ASSIGNMENT 1:
For the text on egg costs at restaurants and bakeries, decide whether each statement agrees with it, answering yes or no and quoting the deciding words: (a) Mr. Karounos estimated that about 60 percent of his menu included eggs; (b) Ms. Johnson added a 25-cent surcharge to offset egg costs; (c) Mr. Burgos's flan recipe makes two dozen portions and takes 260 eggs.
ASSIGNMENT 2:
Continue the text on egg costs at restaurants and bakeries from the point where it stops.

TEXT PROVIDED:
Today, Mr. Karounos would be thrilled with that price. “This year’s been scary,” he said. “I’ve never seen $200 before.” Now, he is paying $239 per case — a nonnegotiable cost, considering that he serves about 360 eggs a day at the Square Diner, a classic restaurant with booths, a long row of counter stools and vintage signs adorning the walls.

Eggs are the star of the diner’s signature omelets and of the “lumberjack” breakfast platter that includes eggs and pancakes, which also incorporate eggs in the batter. In total, Mr. Karounos estimated that about 60 percent of his menu included eggs.

Mr. Karounos raised prices 7.5 percent last year to keep pace with inflation, he said, and is considering hiking them again. The margins on something as workaday as a two-egg breakfast have shrunk drastically, he said: “You’re talking about a dollar per plate of lost profit.”

“This is not an ingredient we can go without,” he added. “Right now we’re just absorbing the hit.”

At least 90 percent of everything Melissa Johnson sells includes eggs. That’s not unexpected for a bakery, but Ms. Johnson, founder and chief executive of Oh My Cupcakes! in Sioux Falls, S.D., said the price of eggs led her to add other types of inventory.

“The more items we can come up with that don’t include eggs but still supplement our income, the better off we’ll be,” she said. She has added bags of snack mix and dry pancake batter mix to the shelves, along with gift items like candles and fresh flowers.

Ms. Johnson considered adding a surcharge to offset some of the increase in egg costs. But she worried that even an increase as low as 25 cents would dissuade customers, who are already spending less now than they did in previous years.

“We could easily price ourselves out of the market,” she said. “Cupcakes are not a necessity. We understand people are really needing to make some decisions with how they’re spending their hard-earned money.”

The sweet breads, cakes and desserts Mark Burgos sells at his family-owned bakery in the Pico-Union neighborhood of Central Los Angeles have two things in common: traditional Mexican flavors and lots of eggs.

“Very few things don’t have eggs in them,” he said, listing customer favorites like kings cake, a traditional holiday sweet bread; tres leches cake; and flan. His flan recipe alone, which makes two dozen portions, takes 260 eggs. “You don’t have a lot of wiggle room,” he said.

DATASET SECTION:
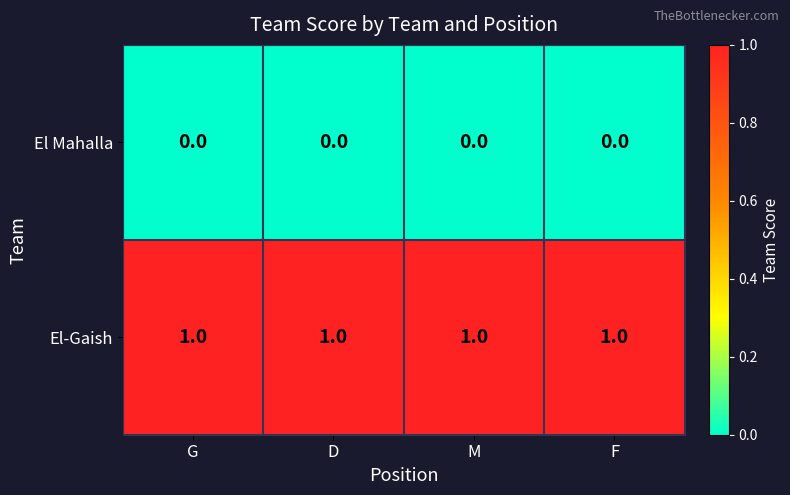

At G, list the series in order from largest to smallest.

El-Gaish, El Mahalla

EXERCISE ANSWER 1:
(a) Yes: "In total, Mr. Karounos estimated that about 60 percent of his menu included eggs."
(b) No: "Ms. Johnson considered adding a surcharge to offset some of the increase in egg costs. But she worried that even an increase as low as 25 cents would dissuade customers"
(c) Yes: "His flan recipe alone, which makes two dozen portions, takes 260 eggs."

EXERCISE ANSWER 2:
Mr. Burgos has started buying fewer eggs and hunting down liquid and powdered eggs so he can save whole eggs for recipes where he can’t make substitutions. “We’ve had to use everything we could get our hands on,” he said, adding that he found liquid eggs in January but had no such luck in February.

Mr. Burgos said he had had to raise prices by about 20 percent, but he said the increase — plus the economic impact of the recent wildfires in Los Angeles — had hurt business. “Since things are expensive, things slow down,” he said. “Everybody’s having a hard time.”

Eggs are ubiquitous on the menu at Side Piece Kitchen, a restaurant in Tacoma, Wash., that specializes in brunch: The sandwiches are laden with poached or fried eggs as well as egg-based sauces. Even the latkes — the restaurant’s version of breakfast potatoes — use eggs as a binding ingredient.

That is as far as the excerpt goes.